WHAT THE TASK REQUIRES → Begin at the line containing "n mythological being, with" in the data below and go on through the line containing "9:00AM - 7:00PM", repeating each line exactly; include both ends and no other line.

--- EXTRACTED MATERIAL Enclosed Below ---

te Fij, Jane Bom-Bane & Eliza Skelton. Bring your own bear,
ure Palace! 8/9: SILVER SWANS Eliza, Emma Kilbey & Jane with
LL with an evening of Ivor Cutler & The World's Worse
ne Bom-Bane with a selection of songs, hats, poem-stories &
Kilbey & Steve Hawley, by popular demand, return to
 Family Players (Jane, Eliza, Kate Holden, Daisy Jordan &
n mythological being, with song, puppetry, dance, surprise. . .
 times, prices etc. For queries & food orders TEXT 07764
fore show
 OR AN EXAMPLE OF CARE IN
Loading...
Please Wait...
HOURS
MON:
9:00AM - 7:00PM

--- End of Enclosed EXTRACTED MATERIAL ---
--- EXTRACTED MATERIAL Enclosed Below ---

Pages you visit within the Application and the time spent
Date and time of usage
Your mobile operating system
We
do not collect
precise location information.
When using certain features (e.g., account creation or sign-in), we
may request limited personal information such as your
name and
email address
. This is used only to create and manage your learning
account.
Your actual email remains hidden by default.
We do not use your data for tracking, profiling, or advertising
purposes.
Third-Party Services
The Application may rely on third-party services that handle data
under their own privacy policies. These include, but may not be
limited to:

--- End of Enclosed EXTRACTED MATERIAL ---
--- EXTRACTED MATERIAL Enclosed Below ---

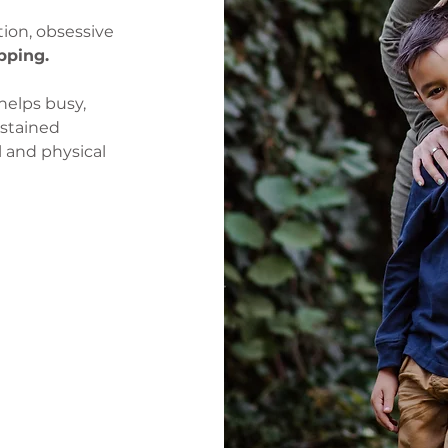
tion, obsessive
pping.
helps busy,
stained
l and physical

--- End of Enclosed EXTRACTED MATERIAL ---

ANSWER AREA →
n mythological being, with song, puppetry, dance, surprise. . .
 times, prices etc. For queries & food orders TEXT 07764
fore show
 OR AN EXAMPLE OF CARE IN
Loading...
Please Wait...
HOURS
MON:
9:00AM - 7:00PM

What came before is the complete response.